Skip to main content

Running a Pyspark Job on Cloud Dataproc Using Google Cloud Storage

Hands-On Lab

 

Photo of Matthew Ulasien

Matthew Ulasien

Team Lead Google Cloud in Content

Length

00:30:00

Difficulty

Intermediate

This hands-on lab introduces how to use Google Cloud Storage as the primary input and output location for Dataproc cluster jobs. Leveraging GCS over the Hadoop Distributed File System (HDFS) allows us to treat clusters as ephemeral entities, so we can delete clusters that are no longer in use, while still preserving our data.

What are Hands-On Labs?

Hands-On Labs are scenario-based learning environments where learners can practice without consequences. Don't compromise a system or waste money on expensive downloads. Practice real-world skills without the real-world risk, no assembly required.

Running a Pyspark Job on Cloud Dataproc Using Google Cloud Storage

Introduction

In hands-on lab, we will cover how to use Google Cloud Storage as the primary input and output location for Dataproc cluster jobs.

Solution

On the lab page, right click Open GCP Console and select the option to open it in a new private browser window.

This option will read differently depending on the browser being used:

  • In Chrome it says "Open Link in Incognito Window".

  • In Firefox it says "Open link in new private window."

  • In Microsoft Edge, the message will be "Open in InPrivate window."

  • In Safari, press Alt or Option, then right click to get a menu where we will choose "Open link in new private window."

This will avoid any cached login issues. Once we're at the login screen, sign into Google Cloud Platform using the login info provided on the Credenitals section of the hands-on lab page.

On the Welcome to your new account screen, review the text, and click Accept. In the "Welcome L.A.!" window that pops up once we're signed in, check to agree to the terms of service, choose country of residence, and then click Agree and Continue.

Prepare Our Environment

  1. Click the "square command icon" in the top right of the screen.

  2. Click START CLOUD SHELL.

  3. First, we need to enable the Dataproc API, with:

    gcloud services enable dataproc.googleapis.com
  4. Next, we will create a Cloud Storage bucket:

    gsutil mb -l us-central1 gs://$DEVSHELL_PROJECT_ID-data
  5. Verify in the web console that the bucket was created by accessing the top-left menu, and then click Storage.

    Note: We should see that our bucket name is identical to the project ID, followed by -data.

  6. Now create the ephemeral dataproc cluster:

    gcloud dataproc clusters create wordcount --zone=us-central1-f --single-node --master-machine-type=n1-standard-2
  7. Verify that the dataproccluster was created by accessing the top-left menu, and then click Dataproc underneath the BIG DATA section.

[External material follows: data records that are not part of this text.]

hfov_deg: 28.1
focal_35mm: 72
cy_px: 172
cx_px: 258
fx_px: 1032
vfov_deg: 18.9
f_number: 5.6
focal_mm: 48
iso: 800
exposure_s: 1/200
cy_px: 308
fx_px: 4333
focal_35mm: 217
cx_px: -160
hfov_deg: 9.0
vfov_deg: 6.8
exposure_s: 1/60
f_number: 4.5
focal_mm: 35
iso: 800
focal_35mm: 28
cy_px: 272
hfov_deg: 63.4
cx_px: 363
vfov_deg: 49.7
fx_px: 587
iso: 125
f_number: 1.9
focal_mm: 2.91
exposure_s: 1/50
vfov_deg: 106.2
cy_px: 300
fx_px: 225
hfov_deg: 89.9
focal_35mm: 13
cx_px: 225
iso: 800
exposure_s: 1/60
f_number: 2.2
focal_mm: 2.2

    Note: It can take a few minutes for the creation process to complete.

  8. Finally, download the wordcount.py file that will be used for the pyspark job:

    gsutil cp -r gs://la-gcp-labs-resources/data-engineer/dataproc/* .
  9. We can view the directory contents with the ls command.

  10. Look at the wordcount.py file directly with the following command:

    vim wordcount.py
  11. Use the following command to view the file that we will be copying shortly:

    vim romeoandjuliet.txt

    Submit the Pyspark Job to the Dataproc Cluster

  12. In Cloud Shell, type the following, and then hit enter:

    gcloud dataproc jobs submit pyspark wordcount.py --cluster=wordcount -- 
    gs://la-gcp-labs-resources/data-engineer/dataproc/romeoandjuliet.txt 
    gs://$DEVSHELL_PROJECT_ID-data/output/
  13. View the progress by going back to the Dataproc page's Cluster Details section, and click Jobs on the top-left menu to access the job.

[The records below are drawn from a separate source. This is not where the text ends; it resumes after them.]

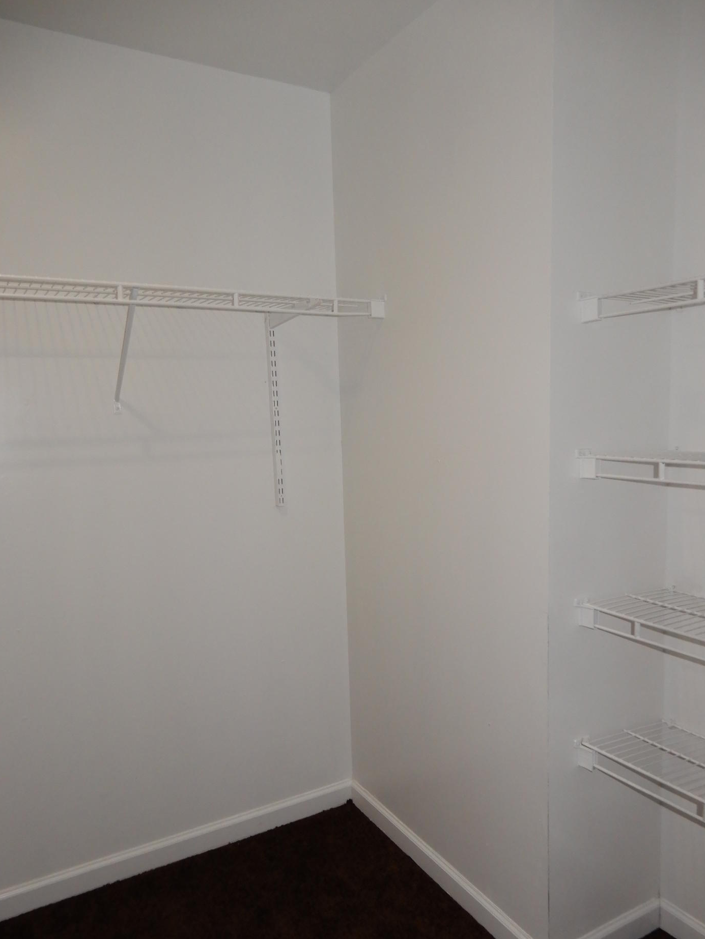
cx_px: 371
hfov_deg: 53.0
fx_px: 706
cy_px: 505
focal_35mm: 26
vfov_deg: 67.2
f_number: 3.4
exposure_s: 1/30
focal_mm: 4.3
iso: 200
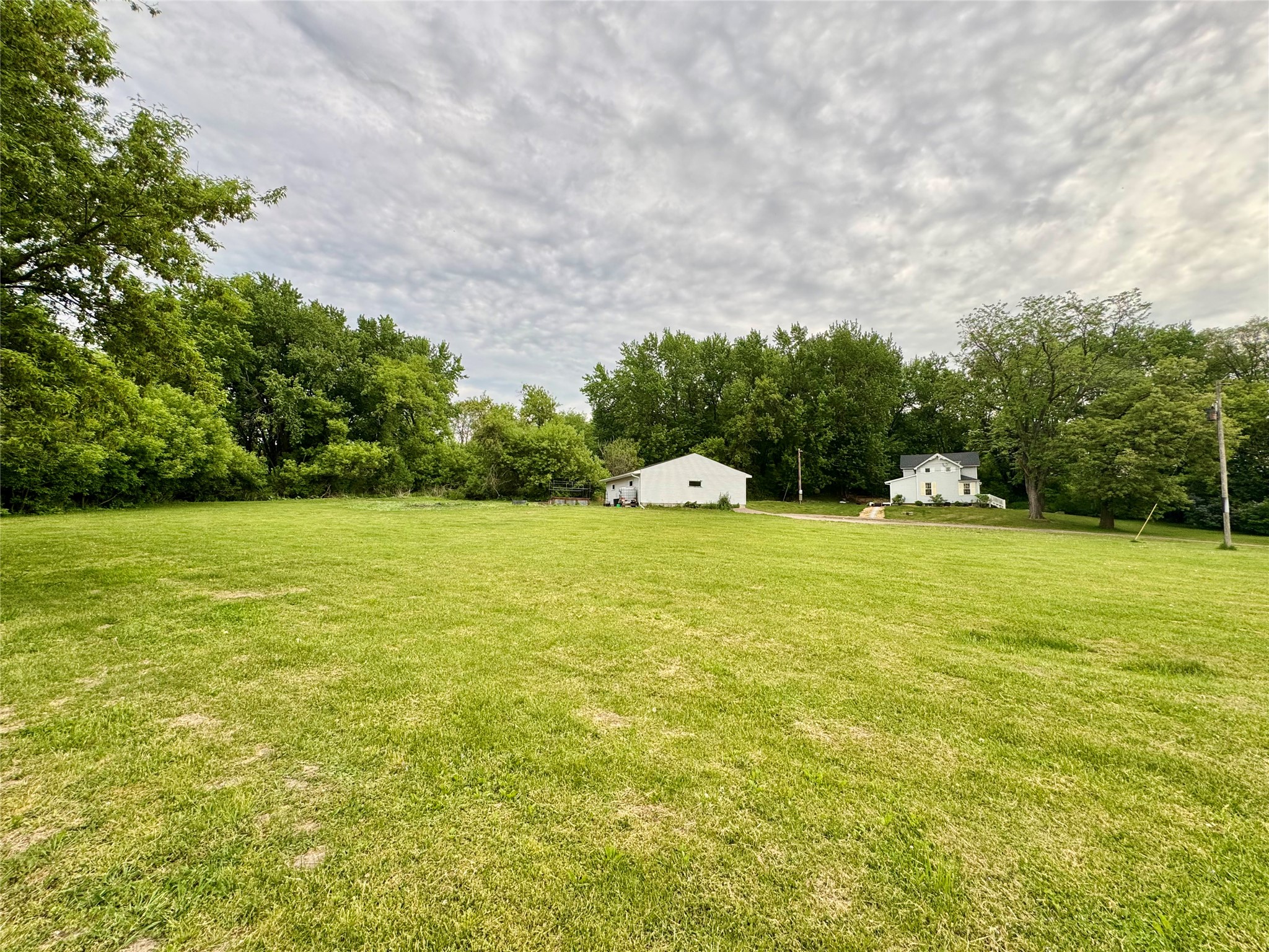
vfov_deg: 85.7
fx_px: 513
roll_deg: -0.4
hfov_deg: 102.1
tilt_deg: +4.3
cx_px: 634
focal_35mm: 14
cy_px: 476
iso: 40
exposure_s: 1/158
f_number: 2.2
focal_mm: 2.22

    Note: This job may take approximately 30-45 seconds to complete, and we should see a confirmation message in the Job Details section when clicking on the job.

  14. Navigate to the top-left menu, and then click Storage.

  15. Click on the data location bucket.

    Note: Do not click on the staging bucket that has dataproc its name.

  16. Click the output folder.

Review the Pyspark Output

  1. In Cloud Shell, download output files from the GCS output location:

    gsutil cp -r gs://$DEVSHELL_PROJECT_ID-data/output/* .

    Note: Alternatively, we could download them to our local machine via the web console.

  2. We can view the contents again, with the ls command.

  3. Use the following to see an output file:

    vim part-00001
  4. Use the following to see the output file:

    vim part-00000

Delete the Dataproc Cluster

  1. We don't need our cluster any longer, so let's delete it. In the web console, go to the top-left menu and into BIGDATA > Dataproc.

  2. Select the wordcount cluster, then click DELETE > OK to confirm.

    Our job output still remains in Cloud Storage, allowing us to delete Dataproc clusters when no longer in use to save costs, while preserving input and output resources.

Conclusion

Congratulations - you've completed this hands-on lab!